[Try it] Copy the data below exactly, omitting any picture it contains.

[Material shown]
----------------

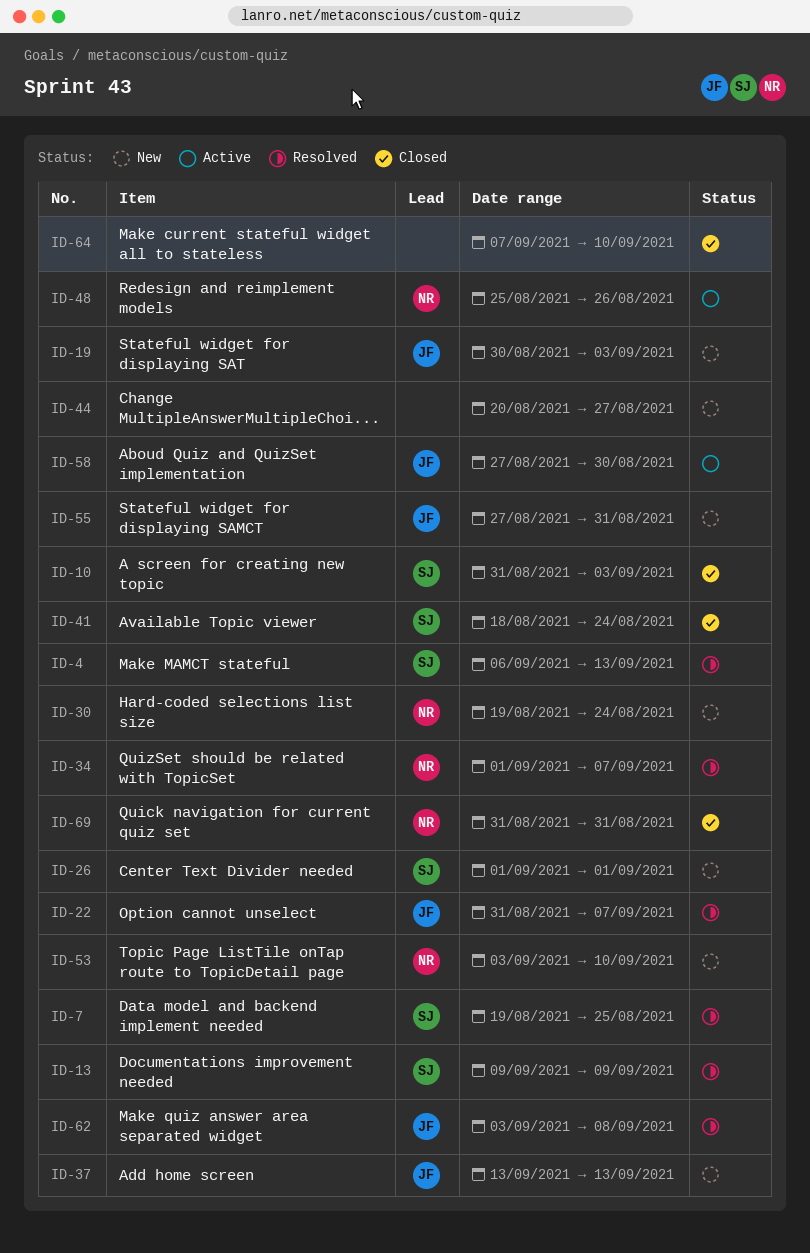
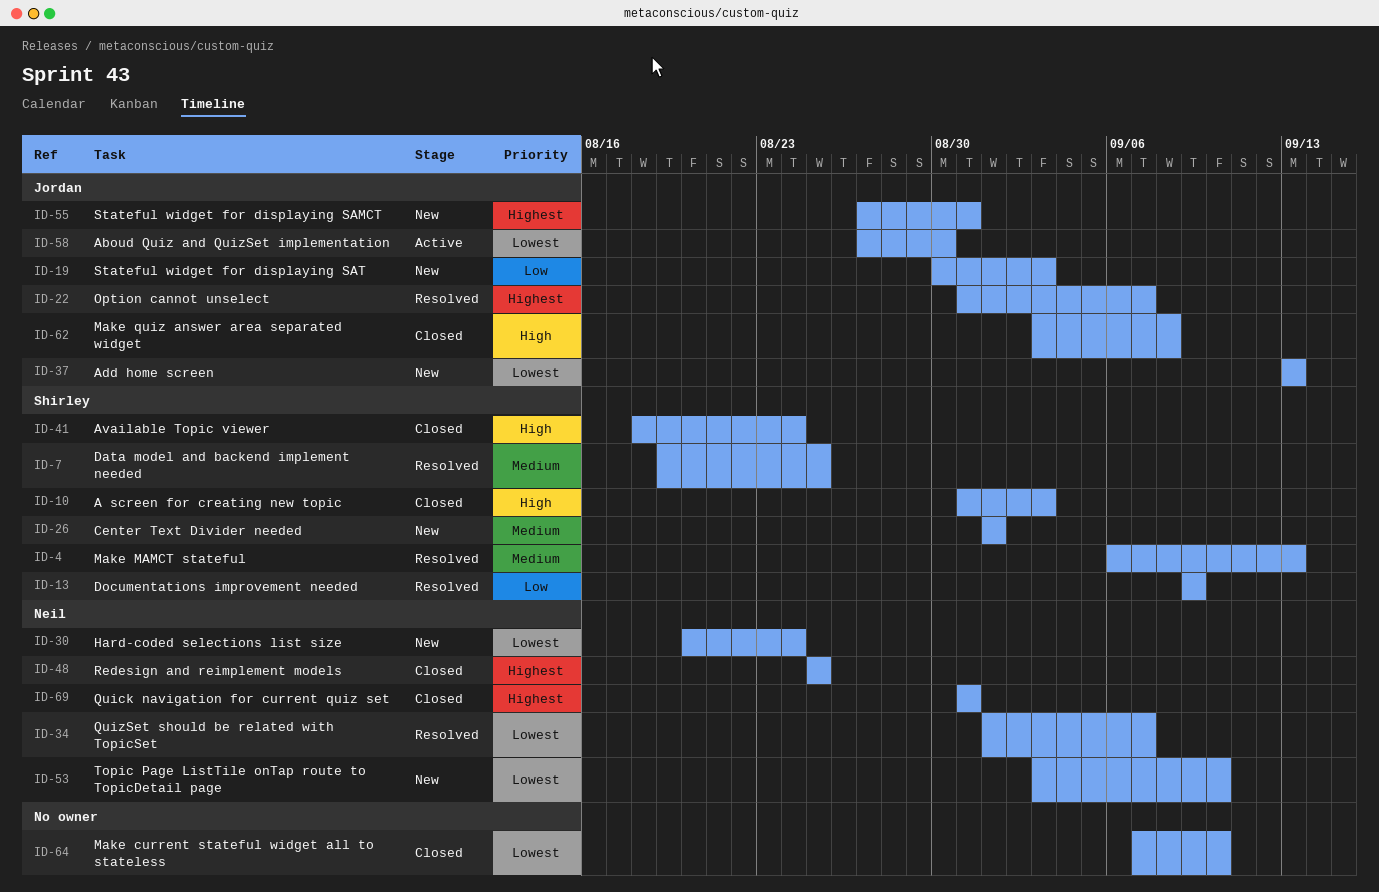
ID-30, start: Aug 19 -> Aug 20
ID-44: present -> none
ID-48, status: Active -> Closed
ID-48, due: Aug 26 -> Aug 25
ID-62, status: Resolved -> Closed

----------------

[Answer section]
ID-30, start: Aug 19 -> Aug 20
ID-44: present -> none
ID-48, status: Active -> Closed
ID-48, due: Aug 26 -> Aug 25
ID-62, status: Resolved -> Closed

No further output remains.